## Problem requirements
Beginning with the first line of the records and ending with the line that contains "201 bis 300 GB", reproduce those lines with "Umfrage" changed to "Abstimmung" and everything else left as it is. Leave the pictures out of your answer.
● ● ●
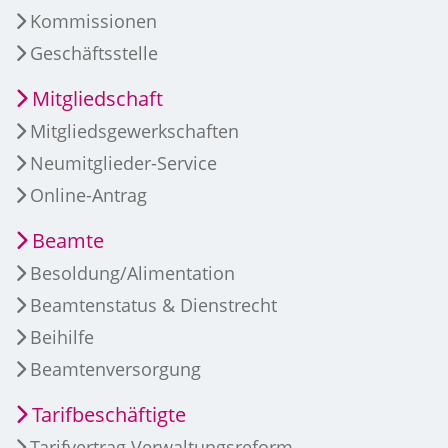
Kommissionen
Geschäftsstelle
Mitgliedschaft
Mitgliedsgewerkschaften
Neumitglieder-Service
Online-Antrag
Beamte
Besoldung/Alimentation
Beamtenstatus & Dienstrecht
Beihilfe
Beamtenversorgung
Tarifbeschäftigte
Tarifvertrag Verwaltungsreform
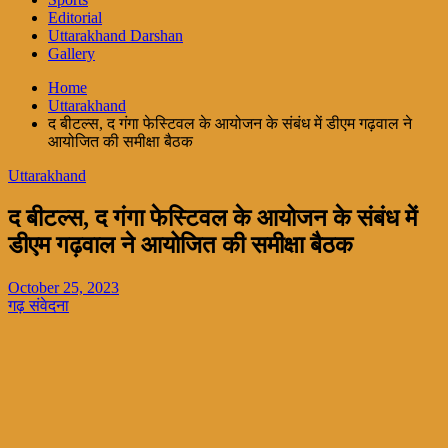
Editorial
Uttarakhand Darshan
Gallery
Home
Uttarakhand
द बीटल्स, द गंगा फेस्टिवल के आयोजन के संबंध में डीएम गढ़वाल ने
आयोजित की समीक्षा बैठक
Uttarakhand
द बीटल्स, द गंगा फेस्टिवल के आयोजन के संबंध में
डीएम गढ़वाल ने आयोजित की समीक्षा बैठक
October 25, 2023
गढ़ संवेदना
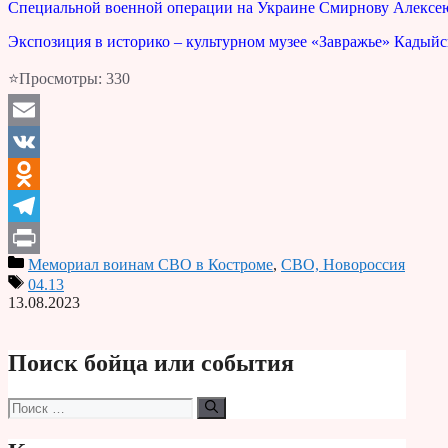
Специальной военной операции на Украине Смирнову Алексе
Экспозиция в историко – культурном музее «Завражье» Кадыйс
⭐Просмотры:
330
Email
VK
Odnoklassniki
Telegram
Мемориал воинам СВО в Костроме
,
СВО, Новороссия
Print
04.13
13.08.2023
Поиск бойца или события
Поиск:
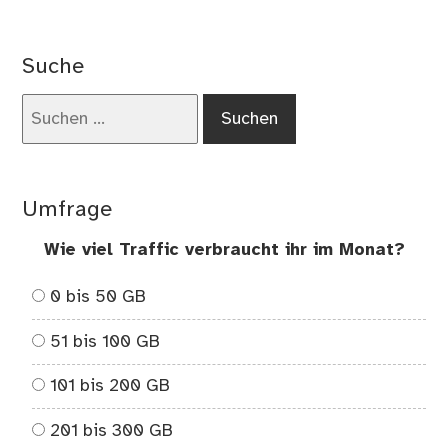
on
Ab
dr
Suche
–
Da
Suchen
Kin
nach:
in
dir
Umfrage
Wie viel Traffic verbraucht ihr im Monat?
0 bis 50 GB
51 bis 100 GB
101 bis 200 GB
201 bis 300 GB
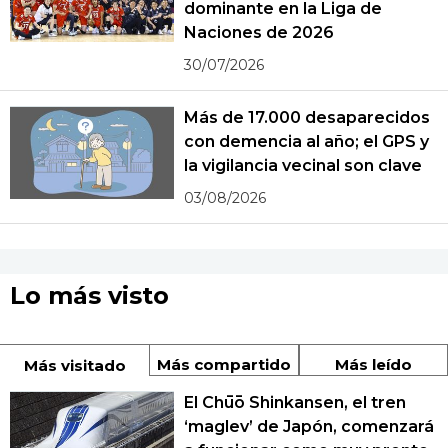
dominante en la Liga de
Naciones de 2026
30/07/2026
Más de 17.000 desaparecidos
con demencia al año; el GPS y
la vigilancia vecinal son clave
03/08/2026
Lo más visto
Más compartido
Más leído
Más visitado
El Chūō Shinkansen, el tren
‘maglev’ de Japón, comenzará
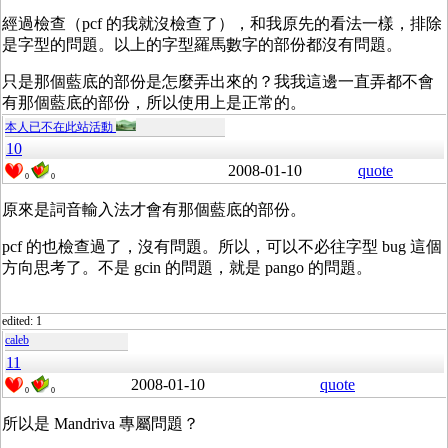
經過檢查（pcf 的我就沒檢查了），和我原先的看法一樣，排除
是字型的問題。以上的字型羅馬數字的部份都沒有問題。
只是那個藍底的部份是怎麼弄出來的？我我這邊一直弄都不會
有那個藍底的部份，所以使用上是正常的。
本人已不在此站活動
10
2008-01-10
quote
0
0
原來是詞音輸入法才會有那個藍底的部份。
pcf 的也檢查過了，沒有問題。所以，可以不必往字型 bug 這個
方向思考了。不是 gcin 的問題，就是 pango 的問題。
edited: 1
caleb
11
2008-01-10
quote
0
0
所以是 Mandriva 專屬問題？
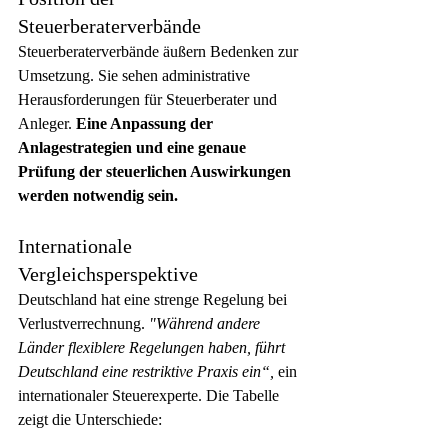
Steuerberaterverbände
Steuerberaterverbände äußern Bedenken zur 
Umsetzung. Sie sehen administrative 
Herausforderungen für Steuerberater und 
Anleger. 
Eine Anpassung der 
Anlagestrategien und eine genaue 
Prüfung der steuerlichen Auswirkungen 
werden notwendig sein.
Internationale 
Vergleichsperspektive
Deutschland hat eine strenge Regelung bei 
Verlustverrechnung. 
"Während andere 
Länder flexiblere Regelungen haben, führt 
Deutschland eine restriktive Praxis ein“,
 ein 
internationaler Steuerexperte. Die Tabelle 
zeigt die Unterschiede:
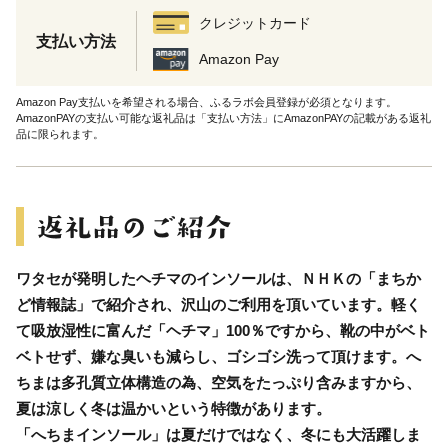
クレジットカード
支払い方法
Amazon Pay
Amazon Pay支払いを希望される場合、ふるラボ会員登録が必須となります。
AmazonPAYの支払い可能な返礼品は「支払い方法」にAmazonPAYの記載がある返礼
品に限られます。
ワタセが発明したヘチマのインソールは、ＮＨＫの「まちか
ど情報誌」で紹介され、沢山のご利用を頂いています。軽く
て吸放湿性に富んだ「ヘチマ」100％ですから、靴の中がベト
ベトせず、嫌な臭いも減らし、ゴシゴシ洗って頂けます。へ
ちまは多孔質立体構造の為、空気をたっぷり含みますから、
夏は涼しく冬は温かいという特徴があります。
「へちまインソール」は夏だけではなく、冬にも大活躍しま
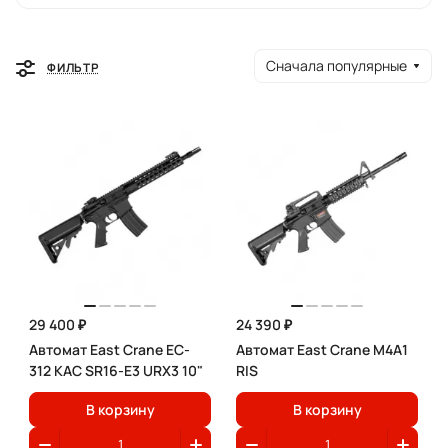
Сначала популярные
ФИЛЬТР
29 400 ₽
24 390 ₽
Автомат East Crane EC-
Автомат East Crane M4A1
312 KAC SR16-E3 URX3 10"
RIS
В корзину
В корзину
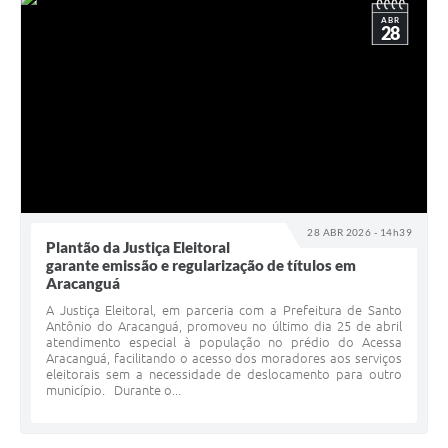
ABR
28
28 ABR 2026 - 14h39
Plantão da Justiça Eleitoral
garante emissão e regularização de títulos em
Aracanguá
A Justiça Eleitoral, em parceria com a Prefeitura de Santo
Antônio do Aracanguá, promoveu no último dia 25 de abril
atendimento especial à população no prédio do Acessa
Aracanguá, facilitando o acesso dos moradores aos serviços
eleitorais sem a necessidade de deslocamento para outro
município. Durante o...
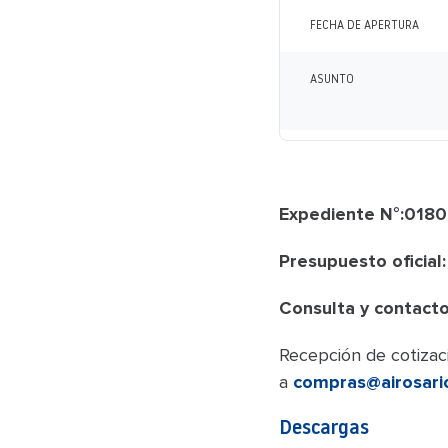
FECHA DE APERTURA
ASUNTO
Expediente N°:018
Presupuesto oficial
Consulta y contacto
Recepción de cotizaci
a
compras@airosari
Descargas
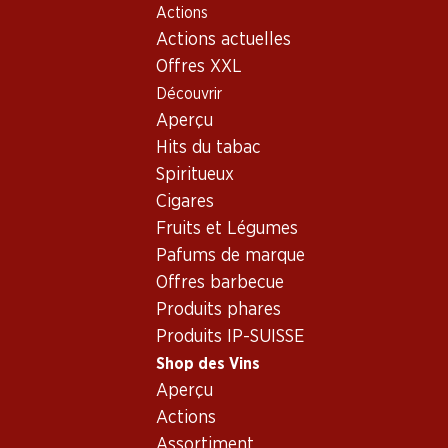
Actions
Table Of Content
Home
Shop des Vins
Vins/champagnes
Aller au contenu principal
Aller à la table des matières
Aller au menu principal
Actions actuelles
Vin blanc
France
différentes régions
Chardonnay Pays d'Oc IGP
Offres XXL
Découvrir
Aperçu
Hits du tabac
Spiritueux
Cigares
Fruits et Légumes
Pafums de marque
Offres barbecue
Produits phares
Produits IP-SUISSE
Shop des Vins
Aperçu
Recto
Verso
Emballage
Actions
Assortiment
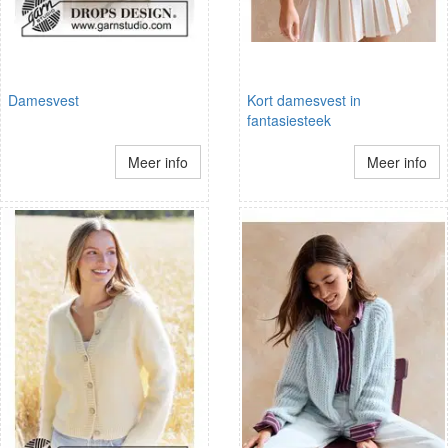
Damesvest
Kort damesvest in
fantasiesteek
Meer info
Meer info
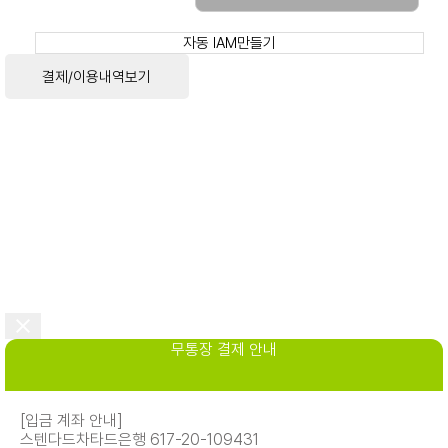
자동 IAM만들기
결제/이용내역보기
무통장 결제 안내
[입금 계좌 안내]
스텐다드차타드은행 617-20-109431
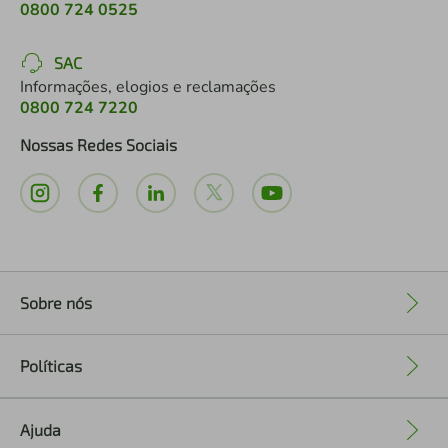
0800 724 0525
SAC
Informações, elogios e reclamações
0800 724 7220
Nossas Redes Sociais
Sobre nós
+
Políticas
+
Ajuda
+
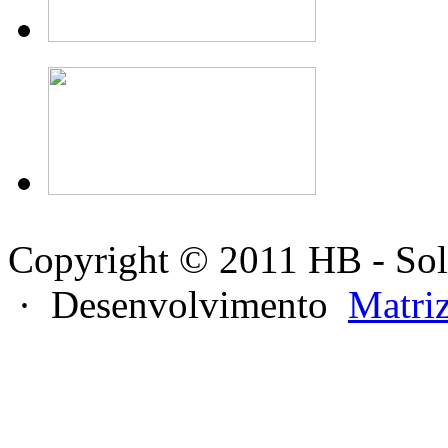
Copyright © 2011 HB - Sol
· Desenvolvimento
Matri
● ● ●
## Result
Kommissionen
Geschäftsstelle
Mitgliedschaft
Mitgliedsgewerkschaften
Neumitglieder-Service
Online-Antrag
Beamte
Besoldung/Alimentation
Beamtenstatus & Dienstrecht
Beihilfe
Beamtenversorgung
Tarifbeschäftigte
Tarifvertrag Verwaltungsreform
Editorial
Uttarakhand Darshan
Gallery
Home
Uttarakhand
द बीटल्स, द गंगा फेस्टिवल के आयोजन के संबंध में डीएम गढ़वाल ने
आयोजित की समीक्षा बैठक
Uttarakhand
द बीटल्स, द गंगा फेस्टिवल के आयोजन के संबंध में
डीएम गढ़वाल ने आयोजित की समीक्षा बैठक
October 25, 2023
गढ़ संवेदना
Специальной военной операции на Украине Смирнову Алексе
Экспозиция в историко – культурном музее «Завражье» Кадыйс
⭐Просмотры:
330
Email
VK
Odnoklassniki
Telegram
Мемориал воинам СВО в Костроме
,
СВО, Новороссия
Print
04.13
13.08.2023
Поиск бойца или события
Поиск:
on
Ab
dr
Suche
–
Da
Suchen
Kin
nach:
in
dir
Abstimmung
Wie viel Traffic verbraucht ihr im Monat?
0 bis 50 GB
51 bis 100 GB
101 bis 200 GB
201 bis 300 GB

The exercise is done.